Text:
Molecular Evolution Glossary


Molecular Evolution Glossary

A ~ B ~ C ~ D ~ E ~ F ~ G ~ H ~ I ~ L ~ M ~ N ~ O ~ P ~ R ~ S ~ T ~ U ~ W


A

Adaptation. Evolutionary changes driven positive selection that increase fitness.

Allele. A particular genetic variant at a given locus.

Analogy. In evolutionary terms, analogy indicates similarity through convergence rather than homology.

B

Bootstrapping. A method for attaching confidence values to the branches of a phylogenetic tree.

Branch. Nodes on a phylogenetic tree are joined by branches, which represent a particular period of evolutionary time. Often (but not always), the length of the branch will indicate the amount of evolutionary change that has taken place.

C

Clade. A group of terminal nodes (e.g. species, genes or proteins) that share a common ancestral node.

Coding Sequence. The part of an mRNA sequence (a transcribed protein-coding gene with any introns spliced out) that encodes for the protein sequence (the "cistron") - translated using the Genetic Code.

Coding Substitution. See non-synonymous substitution.

Codon. A three-letter section of a coding sequence that encodes for a single amino acid. Due to the degenerate nature of the genetic code (64 codons coding for only 20 amino acids plus a STOP signal) means that changes at the third position of a codon often constitute a synonymous substitution.

Coevolution. The evolution of two interacting entities, where changes in one drives changes in the other. Coevolution can happen at many levels – between species, between proteins and even between residues within a protein.

Conservation. Evolutionary similarity, as opposed to divergent evolution.

Conservative Substitution. A substitution that replaces one amino acid with another of similar physiochemical properties.

Convergent Evolution. The independent acquisition of the same trait in different evolutionary events.

D

Deleterious. A mutation/allele that reduces the fitness of the carrier.

Distance Matrix. An all-by-all matrix of distances derived from pairwise comparisons of OTUs used for phylogenetic tree construction. .

Divergent Evolution. The divergence of homologues through time following a speciation or duplication event.

Duplication. An evolutionary event where genetic material is duplicated and subsequently two copies are inherited. Duplications can occur at many levels, including parts of genes/proteins (exons/domains), whole genes/Operons, whole chromosomes or even whole genomes (WGD).

E

Evolution. In the context of molecular evolution, evolution is the change in allele frequencies within a population, ultimately leading to fixation.

F

Fitness. The relative success of an organism or mutation under selection compared to “wildtype”. Fitness (and selection) is highly context-dependent and the same phenotype may have very a different fitness in different environments.

Explore the material:
A – Using the molecular evolution glossary, explain why changes at the third position of a codon often produce a synonymous substitution.
B – Resume the molecular evolution glossary after its final entry, keeping its alphabetical order and its format of term followed by definition.

Extracted material:

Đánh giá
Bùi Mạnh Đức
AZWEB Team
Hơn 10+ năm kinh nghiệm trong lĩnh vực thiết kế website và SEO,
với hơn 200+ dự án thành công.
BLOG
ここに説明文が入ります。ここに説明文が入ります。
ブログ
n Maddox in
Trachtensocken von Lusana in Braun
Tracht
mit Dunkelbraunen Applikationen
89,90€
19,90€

---

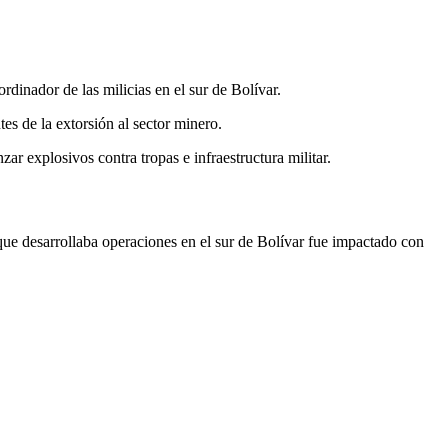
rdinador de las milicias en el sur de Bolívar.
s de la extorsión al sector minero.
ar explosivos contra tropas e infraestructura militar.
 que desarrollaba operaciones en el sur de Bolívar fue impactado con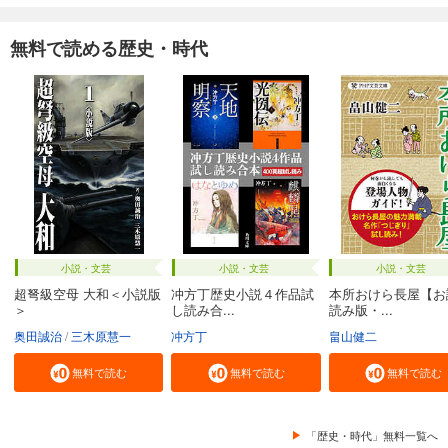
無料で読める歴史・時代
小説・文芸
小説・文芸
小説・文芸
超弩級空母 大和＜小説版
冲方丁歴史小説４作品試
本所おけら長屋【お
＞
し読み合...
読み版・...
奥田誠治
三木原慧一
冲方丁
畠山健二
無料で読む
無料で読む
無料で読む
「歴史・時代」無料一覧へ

--

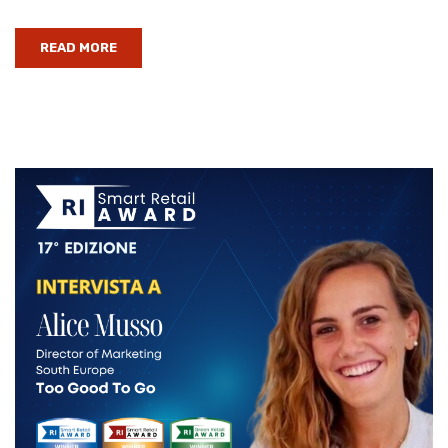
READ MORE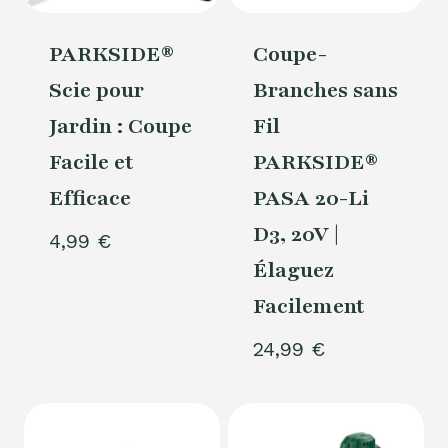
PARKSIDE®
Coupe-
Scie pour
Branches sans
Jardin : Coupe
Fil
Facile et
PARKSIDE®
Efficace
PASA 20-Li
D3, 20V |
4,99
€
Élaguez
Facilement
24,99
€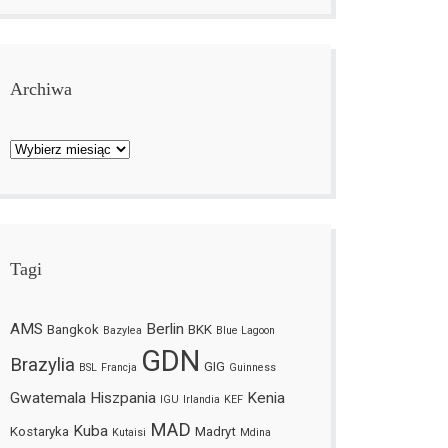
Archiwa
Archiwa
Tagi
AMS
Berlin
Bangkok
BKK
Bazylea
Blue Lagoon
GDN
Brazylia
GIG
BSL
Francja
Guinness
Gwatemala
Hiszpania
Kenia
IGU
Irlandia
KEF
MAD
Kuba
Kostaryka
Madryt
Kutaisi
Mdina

Responses by item number:
A – The genetic code is degenerate: 64 codons encode only 20 amino acids plus a STOP signal, so several codons specify the same amino acid. As a result, a change at the third position of a codon often leaves the encoded amino acid unchanged, which makes it a synonymous substitution.

B –
Fixation. When an allele reaches a frequency of (effectively) 100%.

G

Gene. "Gene" can refer to a physical functional genetic locus, or the fundamental information unit of heredity and evolution (as in "gene pool"). Although often used synonymously with "protein-coding gene", it should be remembered that it does not always mean this.

Gene Family. A family of homologous genes that are related through gene duplication events. For multi-domain proteins, different domains may be members of different families and have distinct evolutionary histories.

Genetic Code. The three-letter code that is used for translating the coding sequence of a protein-coding gene into amino acids.

Genotype. The genetic makeup of an individual.

H

HGT. See Horizontal Gene Transfer.

HTU. See Hypothetical Taxonomic Unit.

Homologous. Two sequences that show homology (e.g. shared evolutionary ancestry).

Homology. Relationship through shared evolutionary ancestry.

Homology Search. Searching a sequence database for protein or nucleotide sequences with sequence similarity to a given query.

Homoplasy. Independent evolution of the same trait in different taxa. When mapped onto a correct phylogeny, such a trait will appear polyphyletic. Homoplasy can confuse attempt to construct a phylogeny by making the affected taxa look more similar to each other than they should.

Horizontal Gene Transfer. Inheritance/incorporation of genetic material from a source other than parents, e.g. virus, plasmid etc.

Hypothetical Taxonomic Unit. An internal node of a phylogenetic tree.

I

Indel. Genetic insertion/deletion.

Informative Site. A nucleotide or amino acid position that is able to group two or more sequences together to the exclusion of the rest. Used in maximum parsimony.

Informative Trait. A character that is able to group two or more species together to the exclusion of the rest. Used in maximum parsimony.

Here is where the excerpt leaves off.